* **Problem to solve**: For the entries that follow, restate word for word the line containing "Continue with the cardboard", the line containing "8. silicone sealing ring (448,377,512,447)", and every line that lies between them.

------------

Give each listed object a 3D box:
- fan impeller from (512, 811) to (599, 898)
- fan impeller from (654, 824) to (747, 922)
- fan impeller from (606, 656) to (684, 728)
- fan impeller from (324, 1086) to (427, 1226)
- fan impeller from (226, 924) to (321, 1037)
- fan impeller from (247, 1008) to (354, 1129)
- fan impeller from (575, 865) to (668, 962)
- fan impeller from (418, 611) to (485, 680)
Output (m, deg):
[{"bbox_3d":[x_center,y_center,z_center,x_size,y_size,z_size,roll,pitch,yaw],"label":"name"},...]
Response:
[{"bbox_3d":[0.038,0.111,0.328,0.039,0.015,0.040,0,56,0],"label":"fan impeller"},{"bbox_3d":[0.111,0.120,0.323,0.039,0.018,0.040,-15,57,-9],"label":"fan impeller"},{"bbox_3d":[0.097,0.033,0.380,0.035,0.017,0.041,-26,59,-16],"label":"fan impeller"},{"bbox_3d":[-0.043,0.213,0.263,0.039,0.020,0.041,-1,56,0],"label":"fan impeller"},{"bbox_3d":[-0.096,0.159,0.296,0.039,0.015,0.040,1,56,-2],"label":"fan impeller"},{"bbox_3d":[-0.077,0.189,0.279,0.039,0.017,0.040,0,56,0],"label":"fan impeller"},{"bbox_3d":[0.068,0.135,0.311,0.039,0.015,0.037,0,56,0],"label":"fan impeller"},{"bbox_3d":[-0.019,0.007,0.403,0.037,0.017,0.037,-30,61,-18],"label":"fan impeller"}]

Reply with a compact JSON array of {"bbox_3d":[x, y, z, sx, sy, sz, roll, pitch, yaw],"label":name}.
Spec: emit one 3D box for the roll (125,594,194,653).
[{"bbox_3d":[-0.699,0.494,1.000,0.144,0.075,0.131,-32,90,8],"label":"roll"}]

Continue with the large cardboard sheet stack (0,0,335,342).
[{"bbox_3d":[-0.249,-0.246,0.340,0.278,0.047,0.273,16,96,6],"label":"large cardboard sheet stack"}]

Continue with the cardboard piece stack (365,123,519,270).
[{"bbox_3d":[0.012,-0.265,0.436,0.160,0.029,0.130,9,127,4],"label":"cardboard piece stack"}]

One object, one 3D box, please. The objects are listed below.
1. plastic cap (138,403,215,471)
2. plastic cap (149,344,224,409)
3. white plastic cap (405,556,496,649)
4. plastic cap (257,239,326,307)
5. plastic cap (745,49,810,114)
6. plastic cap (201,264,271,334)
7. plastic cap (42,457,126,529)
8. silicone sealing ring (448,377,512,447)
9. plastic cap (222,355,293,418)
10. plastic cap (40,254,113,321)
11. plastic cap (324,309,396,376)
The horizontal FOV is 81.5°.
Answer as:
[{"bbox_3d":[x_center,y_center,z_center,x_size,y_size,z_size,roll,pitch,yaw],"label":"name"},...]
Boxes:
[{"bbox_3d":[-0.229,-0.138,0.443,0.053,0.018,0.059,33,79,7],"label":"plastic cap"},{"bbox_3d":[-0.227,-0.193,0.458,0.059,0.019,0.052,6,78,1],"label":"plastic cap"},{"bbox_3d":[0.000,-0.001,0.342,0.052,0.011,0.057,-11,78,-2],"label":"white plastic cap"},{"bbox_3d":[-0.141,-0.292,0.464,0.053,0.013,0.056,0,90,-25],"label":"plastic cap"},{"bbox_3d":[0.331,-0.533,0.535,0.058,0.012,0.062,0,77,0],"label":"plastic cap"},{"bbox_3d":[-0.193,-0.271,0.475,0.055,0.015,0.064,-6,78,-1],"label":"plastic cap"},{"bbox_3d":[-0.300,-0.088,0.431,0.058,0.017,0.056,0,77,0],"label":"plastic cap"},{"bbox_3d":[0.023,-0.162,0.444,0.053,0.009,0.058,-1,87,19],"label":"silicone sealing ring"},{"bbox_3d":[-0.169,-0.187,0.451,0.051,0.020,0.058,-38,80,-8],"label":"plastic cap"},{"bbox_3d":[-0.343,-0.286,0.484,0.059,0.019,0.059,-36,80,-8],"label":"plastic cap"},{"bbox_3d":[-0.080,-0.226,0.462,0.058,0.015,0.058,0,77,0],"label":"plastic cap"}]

------------

* **Output**:
Continue with the cardboard piece stack (365,123,519,270).
[{"bbox_3d":[0.012,-0.265,0.436,0.160,0.029,0.130,9,127,4],"label":"cardboard piece stack"}]

One object, one 3D box, please. The objects are listed below.
1. plastic cap (138,403,215,471)
2. plastic cap (149,344,224,409)
3. white plastic cap (405,556,496,649)
4. plastic cap (257,239,326,307)
5. plastic cap (745,49,810,114)
6. plastic cap (201,264,271,334)
7. plastic cap (42,457,126,529)
8. silicone sealing ring (448,377,512,447)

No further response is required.